■ **Source passage**:

Here’s the reply received from author Ramalingam Balaji: Connect 100kOhm to the ADC pin and ground. This will suppress the noise when the pin is unconnected.
can we save the data shown in the scope?
You can take screenshots of the waveform data and save in your computer.
Hello, does a trigger function exist or wold it be easy to implement?
How do I download pcscope.exe
can use Arduino nano instead of uno?
It’s a great solution, you are very clever.
bugs:
– Frequency does not always appear correctly
– there is no trigger in the application to automatically stop the image
Thanks for app, possibly new version
I could not install the PC Scope in my laptop with Win 10. The software is asking the insert a disc in Drive C.
I ran into this same problem, but was able to get PCscope to install by extacting & moving the rar/zip file out of the downloads directory and then installing it.
Can anyone modifications which will allow measuring voltages from -5V to 5V instead of 0V to 5V?
nice work, im impressed but why cant we display sine wave and what modifications if any to make it display sine wave
Can we use this to measure output power of Audio Amplifier ics like tda2030A ?
what is con1 in this project?
and can you tell me where to buy this??????
Thank you works well and I also added 2 attenuators to the circuit with different test lead sockets, works perfect it dose need a trigger and way of adjusting voltage zero location on display
Is it possible to connet this PC-software like ….
STM32Necleo_L476RG (UART) > UART-USB converter > NetBook
The software is well installed and I got the EFY’s PC Scope window. And COM port 5 is assigned but the window shows “Unable to find HW. Click “Connect’ to search again”
Is there any comments?
Hi,Efy ,whether i can get source code of software (pc oscilloscope),waiting for ur valuable Reply.
The Source Code is present at the end of the article.
You’re wrong. Check it. There is no source code for the PC application, only the installer. The source code in the RAR is the sketch for Arduino.
Hi, thanks for the program. It ran first time on my Arduino Uno and PCScope running on a Ubuntu Linux PC. Well done.
You are most welcome.
this is great! but can i use it to measure pulsating dc signal from full bridge rectifier? anyway, thanks for sharing!
Reply from author Ramalingam Balaji : Yes. Pulsating DC signal can be measured as long as the ground of rectifier does no go negative with respect to Arduino ground.

■ **Problem description**:
Please answer these questions using the PC scope comment thread:
1. What resistor value does the author's reply say to connect to the ADC pin and ground?
2. What did one commenter do to get PCscope to install?
3. According to the author, under what condition can a pulsating DC signal be measured?

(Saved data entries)
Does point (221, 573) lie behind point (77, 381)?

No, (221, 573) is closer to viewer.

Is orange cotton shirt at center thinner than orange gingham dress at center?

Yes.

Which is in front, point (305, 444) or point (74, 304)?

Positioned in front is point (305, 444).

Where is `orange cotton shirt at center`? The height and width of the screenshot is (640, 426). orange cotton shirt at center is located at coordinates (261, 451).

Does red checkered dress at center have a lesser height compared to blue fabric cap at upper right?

■ **Response below**:
1. 100kOhm.
2. They extracted the rar/zip file, moved it out of the downloads directory, and then installed it.
3. As long as the ground of the rectifier does not go negative with respect to Arduino ground.